In Andrew Haigh’s dreamlike drama, Scott plays Adam, a lonely, grief-stricken screenwriter who’s caught between two worlds. While sharing a meal with the ghostly manifestations of his dead parents (Jamie Bell and Claire Foy) at an otherworldly diner, he decides it’s time to finally let go of these living memories and embrace the affections of Harry (Paul Mescal), the man fighting to stay by his side in the real world. As Adam bids his parents farewell in a flash of golden light, it feels like he’s losing them all over again—a second death caused by their son himself.
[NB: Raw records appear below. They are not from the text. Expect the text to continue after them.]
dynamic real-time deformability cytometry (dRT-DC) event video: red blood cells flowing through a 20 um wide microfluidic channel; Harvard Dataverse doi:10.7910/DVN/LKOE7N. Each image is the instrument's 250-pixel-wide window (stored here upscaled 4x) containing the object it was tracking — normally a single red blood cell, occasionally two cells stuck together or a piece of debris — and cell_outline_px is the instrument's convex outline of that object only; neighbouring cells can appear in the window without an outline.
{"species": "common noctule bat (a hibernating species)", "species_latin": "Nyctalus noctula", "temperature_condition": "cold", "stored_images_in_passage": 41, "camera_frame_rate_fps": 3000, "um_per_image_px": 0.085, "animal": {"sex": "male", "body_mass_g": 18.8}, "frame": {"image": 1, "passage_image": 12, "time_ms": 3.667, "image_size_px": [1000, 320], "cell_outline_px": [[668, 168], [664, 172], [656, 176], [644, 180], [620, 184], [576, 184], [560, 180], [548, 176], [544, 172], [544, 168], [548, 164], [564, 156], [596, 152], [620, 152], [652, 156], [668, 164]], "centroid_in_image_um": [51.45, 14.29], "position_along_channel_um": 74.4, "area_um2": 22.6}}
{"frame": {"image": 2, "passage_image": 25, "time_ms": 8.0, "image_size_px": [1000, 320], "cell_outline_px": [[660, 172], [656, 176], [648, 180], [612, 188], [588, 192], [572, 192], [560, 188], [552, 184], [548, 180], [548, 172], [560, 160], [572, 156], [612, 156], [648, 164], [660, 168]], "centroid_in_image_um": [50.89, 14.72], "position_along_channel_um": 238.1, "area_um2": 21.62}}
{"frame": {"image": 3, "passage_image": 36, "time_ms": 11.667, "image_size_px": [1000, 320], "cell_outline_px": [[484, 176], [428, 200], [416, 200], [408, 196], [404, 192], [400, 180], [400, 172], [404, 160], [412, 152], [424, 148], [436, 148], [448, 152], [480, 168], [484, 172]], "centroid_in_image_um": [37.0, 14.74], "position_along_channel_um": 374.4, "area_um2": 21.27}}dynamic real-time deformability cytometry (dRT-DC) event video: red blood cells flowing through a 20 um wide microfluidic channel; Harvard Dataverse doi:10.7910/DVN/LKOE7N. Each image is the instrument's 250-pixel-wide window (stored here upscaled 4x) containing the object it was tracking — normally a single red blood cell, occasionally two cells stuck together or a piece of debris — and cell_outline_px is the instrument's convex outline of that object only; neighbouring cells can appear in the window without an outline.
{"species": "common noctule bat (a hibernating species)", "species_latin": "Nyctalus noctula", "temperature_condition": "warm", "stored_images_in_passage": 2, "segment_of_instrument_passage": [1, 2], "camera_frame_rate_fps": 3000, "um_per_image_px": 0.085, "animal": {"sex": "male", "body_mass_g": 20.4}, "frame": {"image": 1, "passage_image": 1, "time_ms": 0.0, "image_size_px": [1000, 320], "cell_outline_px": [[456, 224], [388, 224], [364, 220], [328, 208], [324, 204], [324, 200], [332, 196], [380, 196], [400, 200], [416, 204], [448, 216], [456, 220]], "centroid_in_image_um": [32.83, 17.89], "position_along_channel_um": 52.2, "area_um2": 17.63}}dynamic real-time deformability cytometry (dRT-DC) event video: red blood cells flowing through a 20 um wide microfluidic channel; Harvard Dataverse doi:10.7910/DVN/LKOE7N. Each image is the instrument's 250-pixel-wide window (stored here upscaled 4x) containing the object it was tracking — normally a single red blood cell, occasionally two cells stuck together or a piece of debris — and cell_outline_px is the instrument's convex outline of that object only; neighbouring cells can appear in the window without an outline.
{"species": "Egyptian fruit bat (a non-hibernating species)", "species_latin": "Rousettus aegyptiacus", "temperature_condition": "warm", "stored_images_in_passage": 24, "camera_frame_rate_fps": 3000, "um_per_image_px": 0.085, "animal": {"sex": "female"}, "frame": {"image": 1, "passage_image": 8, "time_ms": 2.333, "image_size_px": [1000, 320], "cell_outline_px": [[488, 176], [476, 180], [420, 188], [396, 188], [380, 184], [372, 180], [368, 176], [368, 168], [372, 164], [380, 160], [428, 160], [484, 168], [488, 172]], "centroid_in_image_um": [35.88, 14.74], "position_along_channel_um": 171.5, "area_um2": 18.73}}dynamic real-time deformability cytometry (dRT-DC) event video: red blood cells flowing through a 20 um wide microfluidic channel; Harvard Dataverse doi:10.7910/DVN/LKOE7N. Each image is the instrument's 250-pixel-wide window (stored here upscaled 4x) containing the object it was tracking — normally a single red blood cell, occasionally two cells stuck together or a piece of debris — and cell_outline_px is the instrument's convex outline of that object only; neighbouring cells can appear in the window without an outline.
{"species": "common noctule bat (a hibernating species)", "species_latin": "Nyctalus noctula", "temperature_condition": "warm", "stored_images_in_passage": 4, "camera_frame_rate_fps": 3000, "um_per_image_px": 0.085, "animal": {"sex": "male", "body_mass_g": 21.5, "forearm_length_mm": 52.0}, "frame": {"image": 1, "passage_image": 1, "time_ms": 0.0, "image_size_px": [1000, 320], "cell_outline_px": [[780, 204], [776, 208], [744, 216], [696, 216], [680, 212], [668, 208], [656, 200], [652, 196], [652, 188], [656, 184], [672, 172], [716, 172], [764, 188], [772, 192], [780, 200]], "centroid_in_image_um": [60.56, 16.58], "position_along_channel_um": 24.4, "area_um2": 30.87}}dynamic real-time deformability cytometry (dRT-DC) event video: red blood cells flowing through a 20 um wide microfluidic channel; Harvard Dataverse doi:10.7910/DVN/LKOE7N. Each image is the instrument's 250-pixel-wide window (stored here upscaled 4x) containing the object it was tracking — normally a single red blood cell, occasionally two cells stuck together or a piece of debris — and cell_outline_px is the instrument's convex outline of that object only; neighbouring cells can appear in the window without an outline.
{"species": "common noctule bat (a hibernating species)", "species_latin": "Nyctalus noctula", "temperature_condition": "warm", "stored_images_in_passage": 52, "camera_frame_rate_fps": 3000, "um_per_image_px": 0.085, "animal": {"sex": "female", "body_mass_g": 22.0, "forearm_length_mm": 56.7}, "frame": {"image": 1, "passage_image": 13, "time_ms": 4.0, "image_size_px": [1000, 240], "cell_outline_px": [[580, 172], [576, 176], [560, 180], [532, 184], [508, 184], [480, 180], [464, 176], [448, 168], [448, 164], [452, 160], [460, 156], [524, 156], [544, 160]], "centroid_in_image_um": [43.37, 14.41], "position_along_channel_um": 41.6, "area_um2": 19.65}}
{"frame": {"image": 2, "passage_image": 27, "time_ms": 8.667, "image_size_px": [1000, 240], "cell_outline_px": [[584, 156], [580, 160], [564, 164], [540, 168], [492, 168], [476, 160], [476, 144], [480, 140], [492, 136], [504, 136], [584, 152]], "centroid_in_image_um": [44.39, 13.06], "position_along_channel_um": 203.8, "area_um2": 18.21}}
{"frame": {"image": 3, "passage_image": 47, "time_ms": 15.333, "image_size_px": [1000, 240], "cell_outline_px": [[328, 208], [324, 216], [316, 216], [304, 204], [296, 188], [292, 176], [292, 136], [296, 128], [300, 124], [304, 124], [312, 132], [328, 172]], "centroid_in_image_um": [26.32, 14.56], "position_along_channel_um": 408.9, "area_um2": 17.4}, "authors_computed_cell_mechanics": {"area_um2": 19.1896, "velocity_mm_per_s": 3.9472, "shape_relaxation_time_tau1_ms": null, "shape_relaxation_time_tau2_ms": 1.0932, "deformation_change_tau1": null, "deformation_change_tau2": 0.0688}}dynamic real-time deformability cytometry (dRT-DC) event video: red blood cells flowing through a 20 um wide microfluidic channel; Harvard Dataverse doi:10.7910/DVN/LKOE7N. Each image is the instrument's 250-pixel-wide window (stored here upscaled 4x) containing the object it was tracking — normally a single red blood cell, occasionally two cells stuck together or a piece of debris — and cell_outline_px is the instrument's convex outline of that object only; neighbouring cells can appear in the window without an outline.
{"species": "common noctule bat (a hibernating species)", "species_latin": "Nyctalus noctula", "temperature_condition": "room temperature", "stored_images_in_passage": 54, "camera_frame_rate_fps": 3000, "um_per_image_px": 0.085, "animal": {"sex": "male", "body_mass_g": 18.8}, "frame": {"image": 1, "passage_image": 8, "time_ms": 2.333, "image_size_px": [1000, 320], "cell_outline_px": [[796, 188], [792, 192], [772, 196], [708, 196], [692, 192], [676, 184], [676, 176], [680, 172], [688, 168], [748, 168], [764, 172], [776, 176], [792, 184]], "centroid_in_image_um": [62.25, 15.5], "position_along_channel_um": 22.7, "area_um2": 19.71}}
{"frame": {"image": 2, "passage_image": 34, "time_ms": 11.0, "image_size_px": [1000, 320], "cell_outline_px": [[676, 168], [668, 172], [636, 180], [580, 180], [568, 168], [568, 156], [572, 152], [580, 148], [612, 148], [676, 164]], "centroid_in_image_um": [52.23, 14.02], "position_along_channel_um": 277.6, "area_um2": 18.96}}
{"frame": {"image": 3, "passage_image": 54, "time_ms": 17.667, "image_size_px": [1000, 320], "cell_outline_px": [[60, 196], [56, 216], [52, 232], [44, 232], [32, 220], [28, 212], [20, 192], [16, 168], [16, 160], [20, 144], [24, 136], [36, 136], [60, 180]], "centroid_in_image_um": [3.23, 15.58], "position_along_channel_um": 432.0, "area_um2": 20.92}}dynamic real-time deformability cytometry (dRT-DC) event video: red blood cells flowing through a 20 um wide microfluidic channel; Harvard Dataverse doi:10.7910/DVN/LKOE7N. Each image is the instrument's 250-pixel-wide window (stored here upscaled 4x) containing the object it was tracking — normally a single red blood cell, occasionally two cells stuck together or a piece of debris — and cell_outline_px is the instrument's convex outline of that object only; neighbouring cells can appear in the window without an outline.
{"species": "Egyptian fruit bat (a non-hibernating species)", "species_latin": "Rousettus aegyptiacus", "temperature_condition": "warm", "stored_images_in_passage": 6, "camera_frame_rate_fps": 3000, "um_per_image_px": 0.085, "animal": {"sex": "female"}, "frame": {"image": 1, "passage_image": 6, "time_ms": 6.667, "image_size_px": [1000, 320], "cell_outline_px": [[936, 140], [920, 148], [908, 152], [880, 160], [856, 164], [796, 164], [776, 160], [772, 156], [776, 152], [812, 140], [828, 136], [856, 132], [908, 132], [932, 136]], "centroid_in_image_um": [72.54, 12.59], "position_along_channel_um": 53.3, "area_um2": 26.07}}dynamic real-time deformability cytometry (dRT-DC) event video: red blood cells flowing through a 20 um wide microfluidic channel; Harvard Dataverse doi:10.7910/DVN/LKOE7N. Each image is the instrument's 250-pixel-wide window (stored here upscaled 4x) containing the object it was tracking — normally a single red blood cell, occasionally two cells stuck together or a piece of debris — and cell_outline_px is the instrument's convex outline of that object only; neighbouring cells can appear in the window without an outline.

The scene is the climax of his struggle to choose between two different versions of love and comfort: one living, one long dead. In the end, Adam makes the monumentally difficult decision to lay the past to rest. It’s a heart-rending performance from the talented Scott.

Emma Stone

“Poor Things”: Bella’s Sexual Awakening 

Emma Stone in Poor ThingsCourtesy of Searchlight Pictures

In Yorgos Lanthimos’ fairy-tale take on “Frankenstein,” Stone stars as Bella Baxter, the reanimated corpse of an adult woman with the mind of a child. Thanks to her peculiar origins, she matures quickly, rushing through the stages of adolescence. The Oscar winner puts Bella’s sexual self-discovery at the center of her performance—particularly in a montage of carnal exploration with the debonair but ridiculous Duncan Wedderburn (Mark Ruffalo). As the character loses herself in unrestrained pleasure without hesitation or apology, the film becomes a fantasy about a life unburdened by bodily shame. It’s a performance that’s as liberated as it is liberating.